Tu as défendu de profondes réformes du système de sécurité publique, notamment la démilitarisation de la police militaire. Peux-tu nous en dire plus sur cette proposition ?
Luciano – Nous défendons la démilitarisation des organes de sécurité publique au Brésil, en particulier la police militaire et les pompiers. Le modèle de police dans le monde entier est civil. Ce modèle de police militarisée est un héritage de la dictature militaire. Le policier militaire voit le citoyen comme un transgresseur, comme un ennemi, comme s’il était en guerre. Le citoyen fautif devrait être arrêté et emmené devant une autorité pour être jugé, et s’il est reconnu coupable, il devrait être emprisonné et purger sa peine, puis être réinséré dans la société. Le modèle de police militarisée que nous avons considère le citoyen délinquant comme un ennemi qui doit être abattu. C’est un modèle totalement erroné et il provoque de nombreux décès au Brésil. Ce modèle doit être largement débattu par la société.

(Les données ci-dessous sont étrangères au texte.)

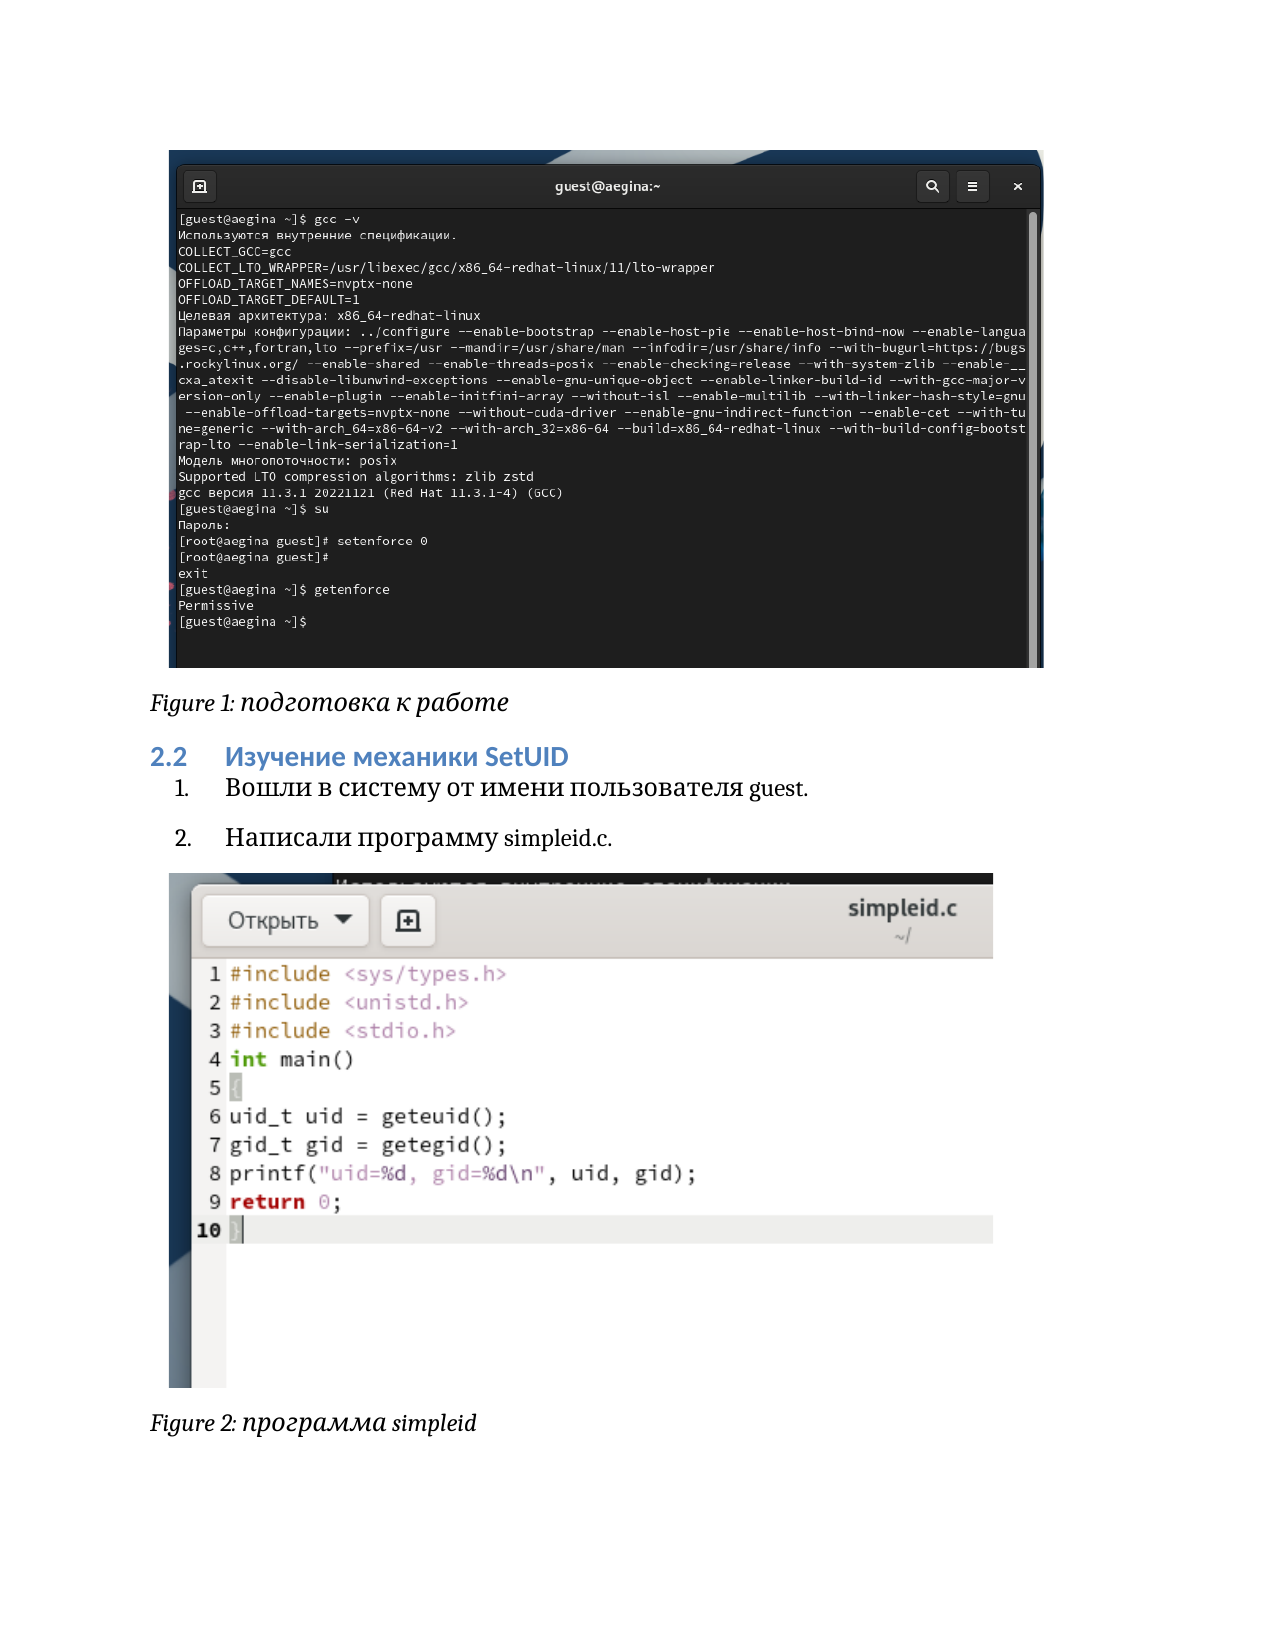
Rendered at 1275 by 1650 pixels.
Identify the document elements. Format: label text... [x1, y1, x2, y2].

subtitle 2.2 Изучение механики SetUID [150, 738, 1125, 774]
picture [168, 873, 994, 1388]
list Написали программу simpleid.c. [175, 823, 1125, 852]
picture [168, 150, 1044, 668]
list Вошли в систему от имени пользователя guest. [175, 774, 1125, 803]
text Figure 2: программа simpleid [150, 1408, 1125, 1437]
text Figure 1: подготовка к работе [150, 689, 1125, 717]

L’élimination de la militarisation des organes de sécurité publique au Brésil sera un progrès. Parce que la police militaire est considérée comme une force auxiliaire des forces armées. Le modèle de police doit être civil, démocratique, plus communautaire. C’est ce que nous, principalement les membres du mouvement policier antifasciste, défendons depuis notre Manifeste de 2015. Nous prônons une meilleure sécurité, une sécurité plus proche de la société, qui fournit un service démocratique. Par conséquent, nous comprenons que la démilitarisation est la voie à suivre. Mais il est nécessaire de changer ce qui est écrit dans la Constitution fédérale, qui dit que la Police militaire et les Pompiers sont des forces auxiliaires et des réserves des Forces armées.
Tu as été intensément impliquée dans la campagne du président Lula. Comment vois-tu la déclaration de certains secteurs de la presse qui affirment que la majorité des policiers ont soutenu Bolsonaro ? Pourquoi de nombreux policiers ont-ils soutenu Bolsonaro ?
Luciano – Oui. Nous avons participé à la campagne du Président Lula lors de l’élection de 2022, y compris le mouvement de police antifasciste qui a soutenu le Président Lula au second tour. Nous ne comprenons pas que la majorité des policiers au Brésil sont bolsonaristes. Il n’y a pas de recherche qui le détermine, il n’y a pas d’étude quantitative pour que cette thèse soit défendue.
Il y a une partie des forces de police qui est Bolsonariste, et cette partie est assez turbulente. Elle a enfreint les règlements disciplinaires, les codes d’éthique et a même commis des crimes, comme on peut le voir dans la presse. Ils sortent dans les rues en commettant des transgressions disciplinaires, mais ces crimes sont couverts et ne sont pas punis par leurs commandants. Nous ne voyons pas d’action plus forte de la part du ministère public, qui est chargé de faire respecter la loi et qui a le contrôle externe de l’activité de la police.
Nous avons aussi les policiers progressistes dans les forces de police brésiliennes et ces policiers sont représentés par le mouvement antifasciste des policiers, qui est présent dans plus de 20 états. Il y a aussi le mouvement des policiers pour la démocratie. Plusieurs partis de gauche ont des secteurs de sécurité publique. Le PT a des succursales dans 17 États.
Mais une bonne partie des policiers ne prend pas position. Beaucoup ont peur de la persécution et des représailles et ne veulent pas s’identifier à un camp ou à l’autre. D’autres ne se positionnent pas politiquement en tant que policiers, mais dans leur vie privée, ils se positionnent, à la maison, avec leurs amis, de manière réservée. Nous ne comprenons donc pas que la plupart des policiers sont des bolsonaristes.
Le mouvement policier antifasciste a-t-il transmis des propositions à court terme au cabinet de transition du futur gouvernement Lula ?
Luciano : Le mouvement n’a transmis aucune proposition au groupe de transition. Dans notre Manifeste, tu trouveras nos réflexions sur la sécurité publique au Brésil et notre proposition pour améliorer la sécurité publique. Ce manifeste date de 2015, c’est un document de base pour le mouvement policier antifasciste. À ce jour, la Coordination nationale du mouvement policier antifasciste n’a pas été invitée par le groupe de transition à présenter des propositions. Mais si nous étions invités, nous présenterions effectivement nos propositions pour améliorer la sécurité publique au Brésil et valoriser les policiers à tous les niveaux. Nous avons des propositions et nous sommes ouverts au débat.